That makes me wonder. If sometimes I experience something very different, then what do I call that?

Last week I was surfing the internet. I coincidentally came across The unspoken history hidden behind a surname, a 2017 column by journalist Lolly Bowean. She writes about a friendly exchange with a university student on the unusual spelling and origin of her own surname.  In the easy-going atmosphere the student reaches the conclusion that the journalists’ surname is quite common in her circle of acquaintances back home. To which she then unheedingly mentions: “but those people are all white”.

The smoothness of the conversation now implicitly but noticeably makes a momentary shift, as something very tangible emerges concerning the history of and the relationship between slavery and the names we carry with us.
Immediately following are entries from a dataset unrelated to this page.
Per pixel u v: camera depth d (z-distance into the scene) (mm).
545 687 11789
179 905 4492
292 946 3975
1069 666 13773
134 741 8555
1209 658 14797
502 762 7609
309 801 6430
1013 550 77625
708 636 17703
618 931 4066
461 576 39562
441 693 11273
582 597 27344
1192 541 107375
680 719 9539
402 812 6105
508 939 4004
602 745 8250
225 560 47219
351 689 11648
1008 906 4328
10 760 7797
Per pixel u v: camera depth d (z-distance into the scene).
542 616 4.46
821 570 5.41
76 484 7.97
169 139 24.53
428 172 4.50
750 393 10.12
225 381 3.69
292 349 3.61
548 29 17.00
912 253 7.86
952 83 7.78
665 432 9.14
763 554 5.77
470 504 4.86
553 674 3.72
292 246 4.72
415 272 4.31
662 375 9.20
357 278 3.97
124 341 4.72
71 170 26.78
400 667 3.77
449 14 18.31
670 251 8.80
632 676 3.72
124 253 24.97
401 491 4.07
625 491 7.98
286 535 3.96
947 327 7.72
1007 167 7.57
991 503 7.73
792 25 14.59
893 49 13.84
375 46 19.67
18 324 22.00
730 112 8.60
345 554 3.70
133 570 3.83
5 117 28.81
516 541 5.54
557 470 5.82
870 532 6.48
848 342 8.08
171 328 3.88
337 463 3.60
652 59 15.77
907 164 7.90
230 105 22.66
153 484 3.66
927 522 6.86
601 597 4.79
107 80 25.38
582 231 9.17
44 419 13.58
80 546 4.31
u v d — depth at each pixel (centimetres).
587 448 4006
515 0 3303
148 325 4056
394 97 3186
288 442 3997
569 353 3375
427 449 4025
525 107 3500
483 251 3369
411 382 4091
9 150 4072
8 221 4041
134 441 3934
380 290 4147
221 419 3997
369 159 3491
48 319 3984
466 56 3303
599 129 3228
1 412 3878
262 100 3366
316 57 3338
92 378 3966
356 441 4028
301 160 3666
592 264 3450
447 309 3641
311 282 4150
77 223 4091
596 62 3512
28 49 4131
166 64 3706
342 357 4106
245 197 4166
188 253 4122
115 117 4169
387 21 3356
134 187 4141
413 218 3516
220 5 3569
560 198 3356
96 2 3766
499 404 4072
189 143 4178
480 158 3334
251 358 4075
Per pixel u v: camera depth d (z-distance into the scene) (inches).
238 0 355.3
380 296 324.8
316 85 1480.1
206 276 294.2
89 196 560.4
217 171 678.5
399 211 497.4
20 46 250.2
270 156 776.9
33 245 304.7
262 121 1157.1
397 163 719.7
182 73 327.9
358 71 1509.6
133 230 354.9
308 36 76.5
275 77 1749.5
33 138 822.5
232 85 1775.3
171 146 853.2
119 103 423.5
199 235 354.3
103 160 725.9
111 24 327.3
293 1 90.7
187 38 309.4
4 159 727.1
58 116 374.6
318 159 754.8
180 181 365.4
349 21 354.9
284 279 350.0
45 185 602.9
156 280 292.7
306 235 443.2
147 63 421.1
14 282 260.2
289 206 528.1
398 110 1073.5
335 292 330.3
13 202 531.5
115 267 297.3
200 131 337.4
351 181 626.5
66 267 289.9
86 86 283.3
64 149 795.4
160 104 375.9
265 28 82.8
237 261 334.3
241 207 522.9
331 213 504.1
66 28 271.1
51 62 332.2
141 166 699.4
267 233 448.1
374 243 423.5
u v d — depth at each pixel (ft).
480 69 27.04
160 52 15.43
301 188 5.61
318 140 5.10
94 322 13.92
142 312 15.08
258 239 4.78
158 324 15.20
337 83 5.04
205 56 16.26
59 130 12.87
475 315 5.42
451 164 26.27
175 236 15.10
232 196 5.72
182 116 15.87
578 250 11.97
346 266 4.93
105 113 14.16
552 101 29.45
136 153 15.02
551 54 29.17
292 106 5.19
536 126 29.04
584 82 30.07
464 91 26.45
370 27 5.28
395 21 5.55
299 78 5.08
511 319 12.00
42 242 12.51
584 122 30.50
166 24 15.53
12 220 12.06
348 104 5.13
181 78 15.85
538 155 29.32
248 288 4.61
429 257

“It is in these innocent moments that the troubling history of this country becomes real and the residue reveals itself as still present. I’ve never been ashamed that I am a descendant of people who were enslaved. Yet it is in subtle, seemingly innocent moments that the trauma strikes me. I began to feel weighted as I stood staring at the college-age woman with a classic, sophisticated Latin name that means purity. I felt the weariness of being pushed into an emotional space and frustrated from having to contemplate whether to delve deeper into a topic I didn’t expect during idle small talk. Then I remembered that this history is one we don’t like to discuss anyway. We were only making small talk.”

It strikes me how, amidst this seemingly pleasant and respectful exchange, still a distressful tension appears, hidden in a moment of uncomfortable silence. And it does not appear because they want it to appear. It emerges within this dialogue, because of what the difference between them creates. And so they stare at it.

I recognize these experiences between me and my clients, when a story of excruciating loss, repeated injury or humiliating harm creates a small ravine between us that connects us without any comfort. In such moments, we don’t feel any warmth or harmony. We are sometimes unable to do anything yet, except for briefly stare into the abyss.

Maybe this discomfort is a form of empathy as well: when we realize that we would very much want to understand the other but cannot comprehend the depth of their experience.